● ACTION ITEM: Across the entries that follow, tally every line holding the word "lines" and reply with the count alone.

● PROVIDED INFORMATION:
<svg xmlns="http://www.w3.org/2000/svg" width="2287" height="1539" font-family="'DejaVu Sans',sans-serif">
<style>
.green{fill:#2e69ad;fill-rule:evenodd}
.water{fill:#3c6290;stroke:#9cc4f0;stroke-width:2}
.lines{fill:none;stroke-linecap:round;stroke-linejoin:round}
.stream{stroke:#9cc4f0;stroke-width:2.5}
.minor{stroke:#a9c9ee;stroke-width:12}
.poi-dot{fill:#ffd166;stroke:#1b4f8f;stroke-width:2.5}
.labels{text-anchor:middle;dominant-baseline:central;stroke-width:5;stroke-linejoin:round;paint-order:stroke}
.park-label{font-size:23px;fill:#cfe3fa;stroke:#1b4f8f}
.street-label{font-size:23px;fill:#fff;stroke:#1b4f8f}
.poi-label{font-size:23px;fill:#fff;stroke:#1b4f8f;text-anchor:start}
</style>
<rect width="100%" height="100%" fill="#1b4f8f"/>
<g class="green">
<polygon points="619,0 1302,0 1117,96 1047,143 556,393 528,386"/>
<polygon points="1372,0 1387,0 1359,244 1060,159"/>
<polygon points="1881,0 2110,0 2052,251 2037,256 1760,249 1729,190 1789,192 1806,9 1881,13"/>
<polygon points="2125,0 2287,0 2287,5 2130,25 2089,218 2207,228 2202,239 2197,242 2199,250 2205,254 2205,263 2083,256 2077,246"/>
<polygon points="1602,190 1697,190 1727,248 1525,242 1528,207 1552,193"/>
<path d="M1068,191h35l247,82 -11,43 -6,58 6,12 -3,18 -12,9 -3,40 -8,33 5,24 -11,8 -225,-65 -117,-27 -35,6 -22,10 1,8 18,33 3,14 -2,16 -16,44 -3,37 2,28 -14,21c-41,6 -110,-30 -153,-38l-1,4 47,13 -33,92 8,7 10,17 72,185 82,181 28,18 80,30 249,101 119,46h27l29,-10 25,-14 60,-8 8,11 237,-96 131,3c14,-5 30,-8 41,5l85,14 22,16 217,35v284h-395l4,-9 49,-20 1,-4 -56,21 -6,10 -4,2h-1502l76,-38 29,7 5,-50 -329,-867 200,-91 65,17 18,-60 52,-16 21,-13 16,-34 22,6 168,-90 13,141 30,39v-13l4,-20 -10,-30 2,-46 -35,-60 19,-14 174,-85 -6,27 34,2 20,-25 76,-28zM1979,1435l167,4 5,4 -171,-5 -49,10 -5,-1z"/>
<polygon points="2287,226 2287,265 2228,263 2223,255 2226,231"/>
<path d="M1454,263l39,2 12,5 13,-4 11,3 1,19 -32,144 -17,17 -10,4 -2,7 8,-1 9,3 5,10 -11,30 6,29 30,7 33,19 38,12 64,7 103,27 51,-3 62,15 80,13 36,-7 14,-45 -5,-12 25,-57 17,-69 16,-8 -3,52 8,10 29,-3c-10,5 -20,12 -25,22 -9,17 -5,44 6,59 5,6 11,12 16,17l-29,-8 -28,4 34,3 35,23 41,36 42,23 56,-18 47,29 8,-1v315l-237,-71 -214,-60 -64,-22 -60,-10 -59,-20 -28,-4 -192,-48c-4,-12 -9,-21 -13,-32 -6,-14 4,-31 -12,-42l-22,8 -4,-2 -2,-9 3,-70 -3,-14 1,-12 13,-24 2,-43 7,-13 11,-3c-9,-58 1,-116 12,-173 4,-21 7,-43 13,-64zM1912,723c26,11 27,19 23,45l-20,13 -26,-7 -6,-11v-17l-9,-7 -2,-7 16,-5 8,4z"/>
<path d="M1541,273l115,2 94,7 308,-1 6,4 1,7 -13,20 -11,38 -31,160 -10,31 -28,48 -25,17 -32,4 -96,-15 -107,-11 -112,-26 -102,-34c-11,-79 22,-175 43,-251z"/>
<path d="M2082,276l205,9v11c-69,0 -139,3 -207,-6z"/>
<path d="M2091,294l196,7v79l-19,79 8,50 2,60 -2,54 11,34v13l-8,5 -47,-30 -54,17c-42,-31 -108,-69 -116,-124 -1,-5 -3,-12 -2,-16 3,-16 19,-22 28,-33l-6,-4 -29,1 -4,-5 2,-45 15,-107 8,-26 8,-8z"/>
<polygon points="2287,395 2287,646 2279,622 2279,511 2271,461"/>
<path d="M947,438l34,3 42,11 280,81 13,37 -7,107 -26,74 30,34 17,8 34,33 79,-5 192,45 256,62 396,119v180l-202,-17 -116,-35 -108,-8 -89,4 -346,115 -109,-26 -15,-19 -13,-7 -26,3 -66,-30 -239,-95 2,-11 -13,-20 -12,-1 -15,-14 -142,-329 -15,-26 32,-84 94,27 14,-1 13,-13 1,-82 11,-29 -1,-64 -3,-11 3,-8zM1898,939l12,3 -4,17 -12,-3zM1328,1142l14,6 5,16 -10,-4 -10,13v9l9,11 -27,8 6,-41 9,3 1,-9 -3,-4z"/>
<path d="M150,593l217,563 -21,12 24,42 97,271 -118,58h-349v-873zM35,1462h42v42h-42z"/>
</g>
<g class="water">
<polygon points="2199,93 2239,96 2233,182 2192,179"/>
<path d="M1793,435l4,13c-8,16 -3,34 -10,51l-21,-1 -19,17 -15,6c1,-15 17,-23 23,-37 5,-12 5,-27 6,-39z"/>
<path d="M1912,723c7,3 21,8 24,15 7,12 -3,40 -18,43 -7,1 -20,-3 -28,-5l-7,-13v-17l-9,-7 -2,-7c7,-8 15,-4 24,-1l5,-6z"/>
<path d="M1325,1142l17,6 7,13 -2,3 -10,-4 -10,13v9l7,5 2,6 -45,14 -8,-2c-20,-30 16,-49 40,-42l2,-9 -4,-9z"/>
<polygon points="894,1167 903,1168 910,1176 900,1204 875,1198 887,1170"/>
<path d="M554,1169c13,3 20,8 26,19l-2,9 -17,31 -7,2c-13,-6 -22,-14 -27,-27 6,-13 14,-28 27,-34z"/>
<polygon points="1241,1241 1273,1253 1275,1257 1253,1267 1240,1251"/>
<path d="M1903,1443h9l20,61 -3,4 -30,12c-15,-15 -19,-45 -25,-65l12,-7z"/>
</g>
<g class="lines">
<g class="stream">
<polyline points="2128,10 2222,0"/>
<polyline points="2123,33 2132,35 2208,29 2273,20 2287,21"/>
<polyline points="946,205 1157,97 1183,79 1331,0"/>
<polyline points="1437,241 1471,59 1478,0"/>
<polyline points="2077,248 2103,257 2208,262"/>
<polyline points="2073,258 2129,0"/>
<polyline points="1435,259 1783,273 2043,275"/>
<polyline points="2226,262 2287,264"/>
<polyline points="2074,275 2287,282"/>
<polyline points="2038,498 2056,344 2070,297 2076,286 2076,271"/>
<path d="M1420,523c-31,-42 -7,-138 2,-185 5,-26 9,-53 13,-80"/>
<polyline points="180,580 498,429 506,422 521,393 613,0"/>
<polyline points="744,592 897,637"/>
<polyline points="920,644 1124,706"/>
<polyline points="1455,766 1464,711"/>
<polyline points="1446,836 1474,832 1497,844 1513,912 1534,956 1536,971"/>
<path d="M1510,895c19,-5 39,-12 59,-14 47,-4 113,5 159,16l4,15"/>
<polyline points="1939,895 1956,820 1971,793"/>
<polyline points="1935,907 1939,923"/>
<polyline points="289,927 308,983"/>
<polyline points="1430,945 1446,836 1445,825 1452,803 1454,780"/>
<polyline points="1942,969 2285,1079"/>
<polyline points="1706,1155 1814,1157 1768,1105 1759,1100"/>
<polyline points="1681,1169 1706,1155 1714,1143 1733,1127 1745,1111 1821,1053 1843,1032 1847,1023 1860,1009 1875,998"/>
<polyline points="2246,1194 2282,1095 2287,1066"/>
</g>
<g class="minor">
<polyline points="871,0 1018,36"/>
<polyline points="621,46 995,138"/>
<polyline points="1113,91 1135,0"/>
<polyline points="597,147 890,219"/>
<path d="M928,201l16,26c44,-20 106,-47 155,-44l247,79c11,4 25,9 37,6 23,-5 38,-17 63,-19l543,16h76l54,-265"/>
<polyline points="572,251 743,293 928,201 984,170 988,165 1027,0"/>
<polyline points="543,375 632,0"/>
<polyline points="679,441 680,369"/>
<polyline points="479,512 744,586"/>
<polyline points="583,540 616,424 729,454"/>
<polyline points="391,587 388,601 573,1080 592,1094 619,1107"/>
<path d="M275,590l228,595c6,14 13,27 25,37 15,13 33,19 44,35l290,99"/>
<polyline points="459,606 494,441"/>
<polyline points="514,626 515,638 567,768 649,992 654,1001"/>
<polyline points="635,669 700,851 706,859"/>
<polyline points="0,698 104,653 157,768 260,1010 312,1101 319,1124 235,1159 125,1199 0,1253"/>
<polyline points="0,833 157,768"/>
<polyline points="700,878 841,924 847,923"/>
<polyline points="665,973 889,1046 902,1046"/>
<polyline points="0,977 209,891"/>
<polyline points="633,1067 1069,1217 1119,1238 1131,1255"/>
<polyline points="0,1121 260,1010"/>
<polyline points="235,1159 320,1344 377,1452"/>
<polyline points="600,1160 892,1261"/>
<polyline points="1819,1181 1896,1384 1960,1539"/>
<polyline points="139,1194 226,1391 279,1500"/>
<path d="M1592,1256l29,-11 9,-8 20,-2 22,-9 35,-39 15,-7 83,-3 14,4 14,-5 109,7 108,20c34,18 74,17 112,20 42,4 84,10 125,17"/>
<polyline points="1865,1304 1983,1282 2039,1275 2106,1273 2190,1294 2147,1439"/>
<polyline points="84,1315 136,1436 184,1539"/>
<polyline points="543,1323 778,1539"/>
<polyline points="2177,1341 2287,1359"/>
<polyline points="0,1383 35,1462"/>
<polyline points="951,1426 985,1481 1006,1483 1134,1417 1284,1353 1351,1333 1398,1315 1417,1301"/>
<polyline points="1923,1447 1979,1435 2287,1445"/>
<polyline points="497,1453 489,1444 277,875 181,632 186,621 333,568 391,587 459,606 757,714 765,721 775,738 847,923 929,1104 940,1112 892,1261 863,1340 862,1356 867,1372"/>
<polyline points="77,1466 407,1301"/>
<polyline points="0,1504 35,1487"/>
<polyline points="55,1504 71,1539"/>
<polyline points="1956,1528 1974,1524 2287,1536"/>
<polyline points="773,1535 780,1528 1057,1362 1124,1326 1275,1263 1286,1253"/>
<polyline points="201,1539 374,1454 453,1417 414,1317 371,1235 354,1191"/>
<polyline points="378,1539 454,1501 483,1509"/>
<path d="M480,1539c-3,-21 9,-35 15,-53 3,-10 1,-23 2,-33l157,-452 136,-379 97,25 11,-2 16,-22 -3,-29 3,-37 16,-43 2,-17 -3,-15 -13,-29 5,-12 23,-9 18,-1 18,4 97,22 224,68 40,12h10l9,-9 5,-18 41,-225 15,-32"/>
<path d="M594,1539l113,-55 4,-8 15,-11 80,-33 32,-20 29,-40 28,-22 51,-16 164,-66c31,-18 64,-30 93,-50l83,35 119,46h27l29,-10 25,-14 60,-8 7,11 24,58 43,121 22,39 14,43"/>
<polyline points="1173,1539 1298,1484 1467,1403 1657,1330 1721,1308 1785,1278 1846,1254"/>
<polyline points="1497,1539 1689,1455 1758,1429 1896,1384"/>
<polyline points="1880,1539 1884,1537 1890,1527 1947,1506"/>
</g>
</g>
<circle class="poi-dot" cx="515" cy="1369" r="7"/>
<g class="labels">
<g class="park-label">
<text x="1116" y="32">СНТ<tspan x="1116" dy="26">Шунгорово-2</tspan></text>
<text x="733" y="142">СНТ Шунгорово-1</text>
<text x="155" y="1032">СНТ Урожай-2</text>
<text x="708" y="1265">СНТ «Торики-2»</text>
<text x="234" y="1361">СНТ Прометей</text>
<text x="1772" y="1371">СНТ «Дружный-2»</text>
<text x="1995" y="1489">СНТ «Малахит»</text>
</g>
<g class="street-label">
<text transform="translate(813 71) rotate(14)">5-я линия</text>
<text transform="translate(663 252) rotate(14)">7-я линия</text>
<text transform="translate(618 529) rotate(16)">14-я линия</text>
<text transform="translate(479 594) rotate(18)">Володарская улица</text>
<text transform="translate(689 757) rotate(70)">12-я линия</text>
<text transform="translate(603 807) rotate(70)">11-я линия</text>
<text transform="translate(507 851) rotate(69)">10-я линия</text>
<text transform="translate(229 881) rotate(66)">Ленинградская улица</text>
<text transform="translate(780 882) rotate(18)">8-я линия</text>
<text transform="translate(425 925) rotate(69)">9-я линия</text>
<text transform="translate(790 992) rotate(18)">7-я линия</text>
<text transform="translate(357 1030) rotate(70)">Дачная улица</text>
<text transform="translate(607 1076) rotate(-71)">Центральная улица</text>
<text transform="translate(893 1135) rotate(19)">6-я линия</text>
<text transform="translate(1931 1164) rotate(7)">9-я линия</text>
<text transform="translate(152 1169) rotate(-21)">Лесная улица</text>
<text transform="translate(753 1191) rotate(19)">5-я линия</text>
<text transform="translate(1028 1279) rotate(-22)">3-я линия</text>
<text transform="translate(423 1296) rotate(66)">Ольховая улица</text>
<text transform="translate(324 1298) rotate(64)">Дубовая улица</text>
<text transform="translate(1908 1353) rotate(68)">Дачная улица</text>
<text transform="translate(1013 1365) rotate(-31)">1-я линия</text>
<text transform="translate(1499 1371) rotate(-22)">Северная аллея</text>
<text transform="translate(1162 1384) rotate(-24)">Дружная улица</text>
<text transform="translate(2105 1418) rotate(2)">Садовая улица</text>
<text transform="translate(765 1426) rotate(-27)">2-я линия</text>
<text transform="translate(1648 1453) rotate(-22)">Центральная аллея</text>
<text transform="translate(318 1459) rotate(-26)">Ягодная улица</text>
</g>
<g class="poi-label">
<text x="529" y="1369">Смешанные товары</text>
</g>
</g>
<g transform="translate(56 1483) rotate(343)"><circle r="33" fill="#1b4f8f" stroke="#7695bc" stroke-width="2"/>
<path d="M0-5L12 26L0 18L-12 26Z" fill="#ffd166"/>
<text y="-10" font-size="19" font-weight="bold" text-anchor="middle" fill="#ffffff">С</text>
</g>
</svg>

● OUTPUT BELOW: 2